Custom configuration properties let you organize your app settings in a neat way. They help keep your code clean and easy to change without touching the code itself.

You want to group related settings like database info or API keys in one place.
You need to change app behavior without rebuilding the app.
You want to avoid hardcoding values inside your Java classes.
You want to validate configuration values automatically.
You want to keep configuration readable and maintainable.
Syntax
Spring Boot
1. Create a POJO class with fields for your properties.
2. Annotate the class with @ConfigurationProperties(prefix = "your.prefix")
3. Add @Component or @EnableConfigurationProperties to register it.
4. Use getters and setters for the fields.
5. Define the properties in application.properties or application.yml using the prefix.

The prefix groups your properties under a common name.

Spring Boot automatically binds the properties to your class fields.

Examples
This class binds properties starting with app.mail like app.mail.host and app.mail.port.
Spring Boot
import org.springframework.boot.context.properties.ConfigurationProperties;
import org.springframework.stereotype.Component;

@Component
@ConfigurationProperties(prefix = "app.mail")
public class MailProperties {
    private String host;
    private int port;

    public String getHost() {
        return host;
    }

    public void setHost(String host) {
        this.host = host;
    }

    public int getPort() {
        return port;
    }

    public void setPort(int port) {
        this.port = port;
    }
}
These are the property values that will be injected into the MailProperties class.
Spring Boot
application.properties
app.mail.host=smtp.example.com
app.mail.port=587
Alternative way to register your properties class without using @Component.
Spring Boot
import org.springframework.boot.context.properties.EnableConfigurationProperties;
import org.springframework.context.annotation.Configuration;

@Configuration
@EnableConfigurationProperties(MailProperties.class)
public class AppConfig {
    // This enables the binding if you don't use @Component on the properties class
}
Sample Program

This Spring Boot app defines a custom properties class MailProperties bound to app.mail prefix.
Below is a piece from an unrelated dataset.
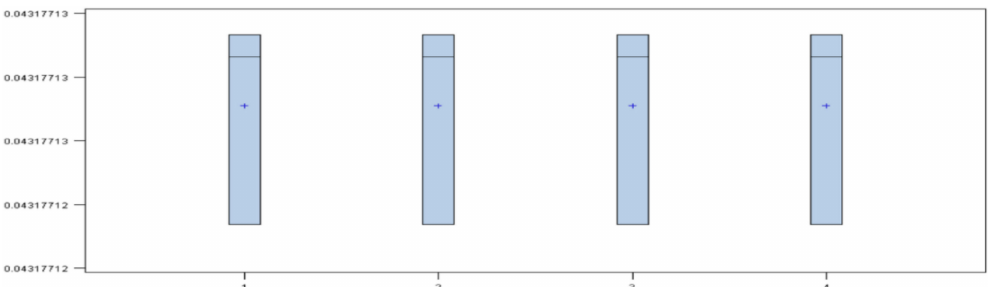
Figure 4. Box plot of the misclassification rate in gradient boosting models with sets of variables A and B.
The controller shows these values at /mailconfig.

Set these in application.properties:

app.mail.host=smtp.example.com
app.mail.port=587
Spring Boot
package com.example.demo;

import org.springframework.boot.SpringApplication;
import org.springframework.boot.autoconfigure.SpringBootApplication;
import org.springframework.boot.context.properties.ConfigurationProperties;
import org.springframework.stereotype.Component;
import org.springframework.web.bind.annotation.GetMapping;
import org.springframework.web.bind.annotation.RestController;

@SpringBootApplication
public class DemoApplication {
    public static void main(String[] args) {
        SpringApplication.run(DemoApplication.class, args);
    }
}

@Component
@ConfigurationProperties(prefix = "app.mail")
class MailProperties {
    private String host;
    private int port;

    public String getHost() {
        return host;
    }

    public void setHost(String host) {
        this.host = host;
    }

    public int getPort() {
        return port;
    }

    public void setPort(int port) {
        this.port = port;
    }
}

@RestController
class MailController {
    private final MailProperties mailProperties;

    public MailController(MailProperties mailProperties) {
        this.mailProperties = mailProperties;
    }

    @GetMapping("/mailconfig")
    public String getMailConfig() {
        return "Mail Host: " + mailProperties.getHost() + ", Port: " + mailProperties.getPort();
    }
}
OutputSuccess
Important Notes

Make sure to add @Component or use @EnableConfigurationProperties to register your properties class.

Use camelCase in Java fields and kebab-case or dot notation in properties files.

You can add validation annotations like @NotNull to check values automatically.

Summary

Custom configuration properties help organize app settings cleanly.

Use @ConfigurationProperties with a prefix to bind properties to a class.

Define values in application.properties or application.yml and inject the class where needed.